*** RECORD EXTRACTS
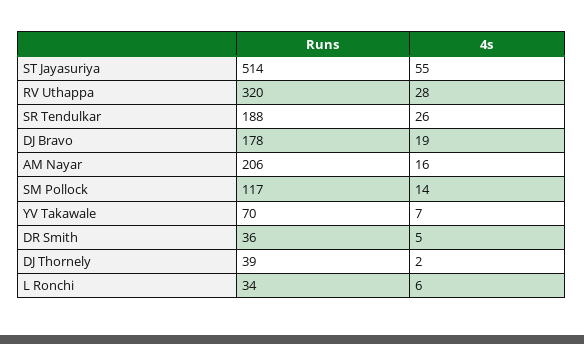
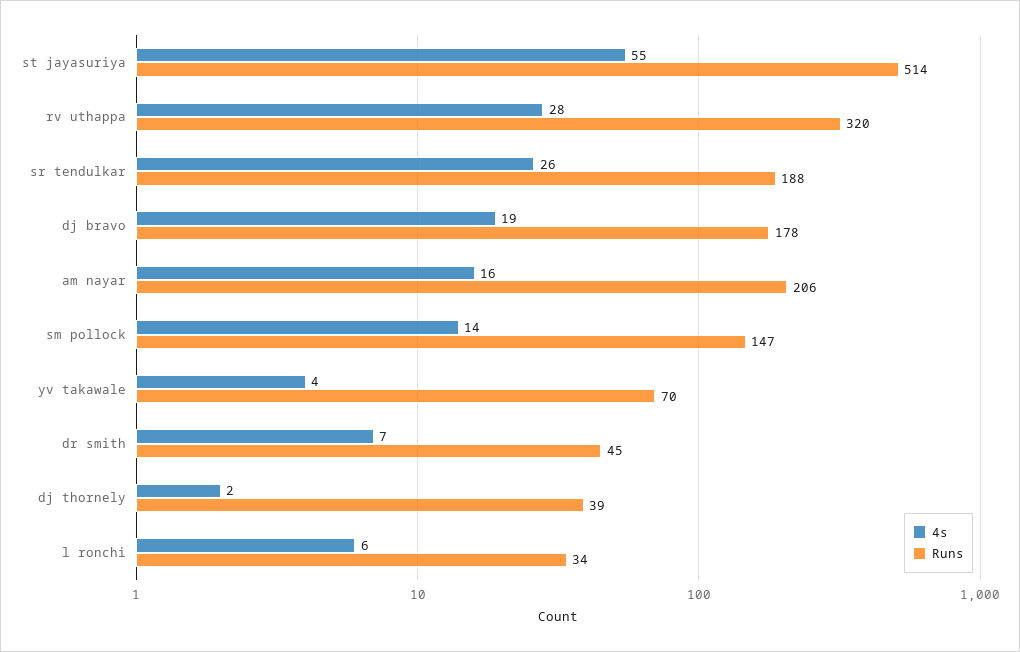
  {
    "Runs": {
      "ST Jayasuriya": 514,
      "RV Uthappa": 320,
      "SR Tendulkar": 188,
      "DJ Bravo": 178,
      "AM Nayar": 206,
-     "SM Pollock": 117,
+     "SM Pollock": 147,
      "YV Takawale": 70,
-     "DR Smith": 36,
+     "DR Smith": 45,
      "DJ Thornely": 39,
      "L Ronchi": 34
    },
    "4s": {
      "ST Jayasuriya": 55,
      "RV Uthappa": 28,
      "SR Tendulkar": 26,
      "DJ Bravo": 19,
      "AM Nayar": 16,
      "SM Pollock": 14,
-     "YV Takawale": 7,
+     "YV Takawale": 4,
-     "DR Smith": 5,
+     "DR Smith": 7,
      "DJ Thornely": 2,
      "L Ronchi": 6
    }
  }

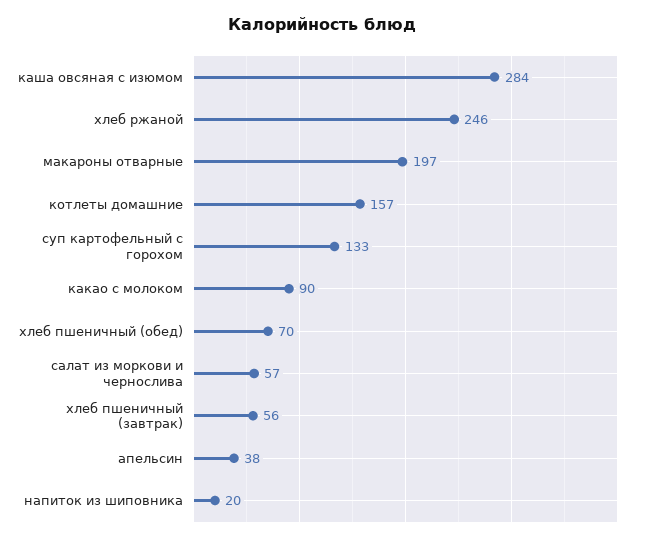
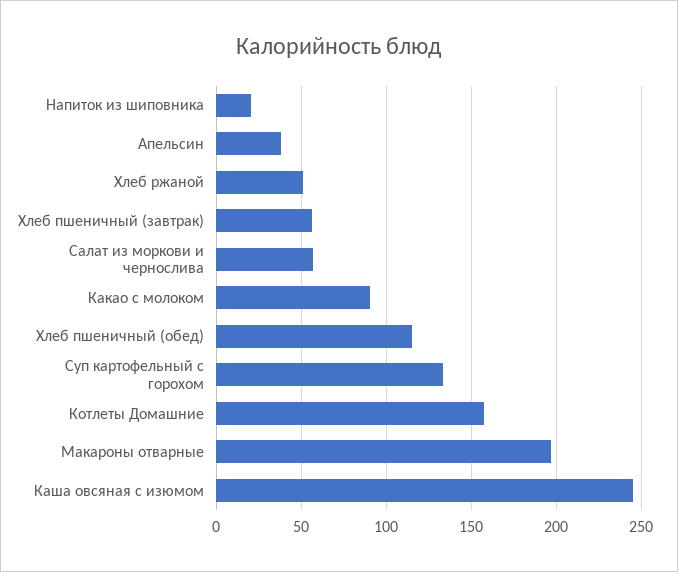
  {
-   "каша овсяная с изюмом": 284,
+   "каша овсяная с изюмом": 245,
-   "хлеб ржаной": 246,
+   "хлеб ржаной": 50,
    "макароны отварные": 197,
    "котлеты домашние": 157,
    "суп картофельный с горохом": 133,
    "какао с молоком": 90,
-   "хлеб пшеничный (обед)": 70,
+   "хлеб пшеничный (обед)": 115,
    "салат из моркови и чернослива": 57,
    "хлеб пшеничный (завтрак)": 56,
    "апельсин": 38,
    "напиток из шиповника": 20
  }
******
*** RECORD EXTRACTS
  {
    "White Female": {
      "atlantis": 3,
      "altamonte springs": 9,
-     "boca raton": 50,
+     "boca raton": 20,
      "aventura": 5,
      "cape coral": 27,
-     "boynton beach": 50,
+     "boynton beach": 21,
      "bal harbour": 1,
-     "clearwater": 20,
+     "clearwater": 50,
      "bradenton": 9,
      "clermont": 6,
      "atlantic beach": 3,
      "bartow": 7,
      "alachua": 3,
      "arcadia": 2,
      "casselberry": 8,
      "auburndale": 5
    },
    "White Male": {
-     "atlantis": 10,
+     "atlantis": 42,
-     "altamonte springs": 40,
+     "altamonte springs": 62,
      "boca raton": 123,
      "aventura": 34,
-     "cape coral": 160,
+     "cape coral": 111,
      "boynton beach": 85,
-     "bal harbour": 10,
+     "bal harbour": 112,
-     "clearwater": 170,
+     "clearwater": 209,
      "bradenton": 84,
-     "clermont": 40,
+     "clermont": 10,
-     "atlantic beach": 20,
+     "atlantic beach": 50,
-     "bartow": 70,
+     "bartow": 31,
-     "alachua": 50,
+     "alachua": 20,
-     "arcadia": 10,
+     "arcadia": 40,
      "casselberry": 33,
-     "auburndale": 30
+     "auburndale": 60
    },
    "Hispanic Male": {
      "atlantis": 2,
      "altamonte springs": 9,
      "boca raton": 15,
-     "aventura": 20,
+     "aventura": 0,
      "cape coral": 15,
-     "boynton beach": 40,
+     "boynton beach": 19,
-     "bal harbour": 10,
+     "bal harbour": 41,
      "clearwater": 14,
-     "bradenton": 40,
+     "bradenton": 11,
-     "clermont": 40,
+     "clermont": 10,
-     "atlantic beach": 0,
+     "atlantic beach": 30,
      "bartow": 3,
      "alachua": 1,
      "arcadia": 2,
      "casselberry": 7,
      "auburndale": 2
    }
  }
******
Whenever the string "arcadia" shows up in a line above, copy that line.

      "arcadia": 2,
-     "arcadia": 10,
+     "arcadia": 40,
      "arcadia": 2,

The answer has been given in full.